Selected text —
Welcome guest. Before posting on our computer help forum, you must register. Click here it's easy and free.

Author Topic: Embedded for loop.  (Read 6322 times)

0 Members and 1 Guest are viewing this topic.

Betty

    Topic Starter


    Rookie

    • Experience: Beginner
    • OS: Windows XP
    Embedded for loop.
    « on: August 21, 2011, 03:11:59 AM »
    Win XP Pro SP3 and all updates.

    I want to interleave lines from two plain text files so that the first line of File1 is followed by the first line of File2, the second line of File1 is followed by the second line of File2 etc...  Both files contain the same number of lines.

    Can this be achieved in For loops?   I tried the following script and the first lines appear ok but the script seems to loop through File2 before returning to pick up the second line of File1.  Thanks

    Code: [Select]
    @echo off
    cls
    setlocal

    for /f "tokens=*" %%A in (file1.txt) do (

    for /f "tokens=*" %%a in (file2.txt) do (

    (
    echo %%A
    echo %%a
    )>>newfile.txt


    REM  At this point I want to loop to the first For loop to input
    REM  the second line of File1.txt...

Recorded data —

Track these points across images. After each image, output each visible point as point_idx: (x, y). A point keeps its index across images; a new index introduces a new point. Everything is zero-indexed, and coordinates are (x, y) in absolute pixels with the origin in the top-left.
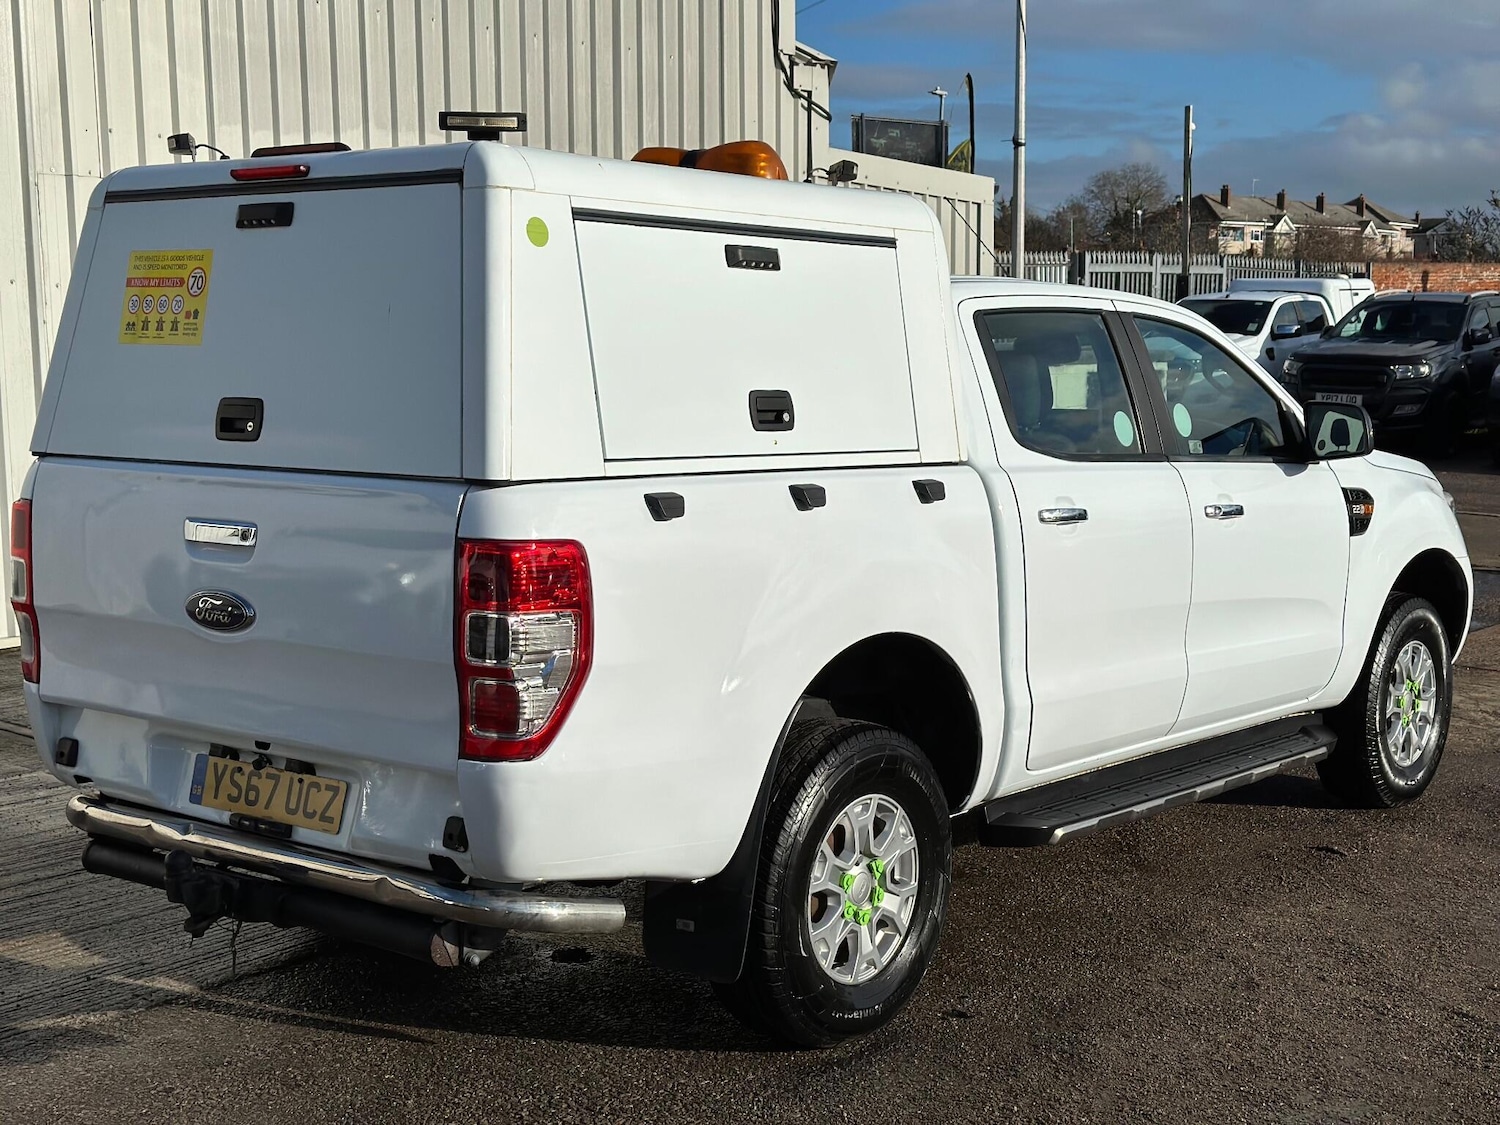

Exercise requirements —
(1) In the for-loop thread:
(a) Which version of Windows is the poster running?
(b) Which file are the echoed lines appended to?
(c) How do the two files compare in number of lines?
(2) In the for-loop thread, take the part that opens with the words containing "Topic Starter" and closes with "number of lines.", and write it again, replacing "plain text files" with "CSV files".
Rely only on the for-loop thread.

Solutions per task —
(1)
(a) Win XP Pro SP3 with all updates.
(b) newfile.txt.
(c) Both files contain the same number of lines.

(2)
Topic Starter


    Rookie

    • Experience: Beginner
    • OS: Windows XP
    Embedded for loop.
    « on: August 21, 2011, 03:11:59 AM »
    Win XP Pro SP3 and all updates.

    I want to interleave lines from two CSV files so that the first line of File1 is followed by the first line of File2, the second line of File1 is followed by the second line of File2 etc...  Both files contain the same number of lines.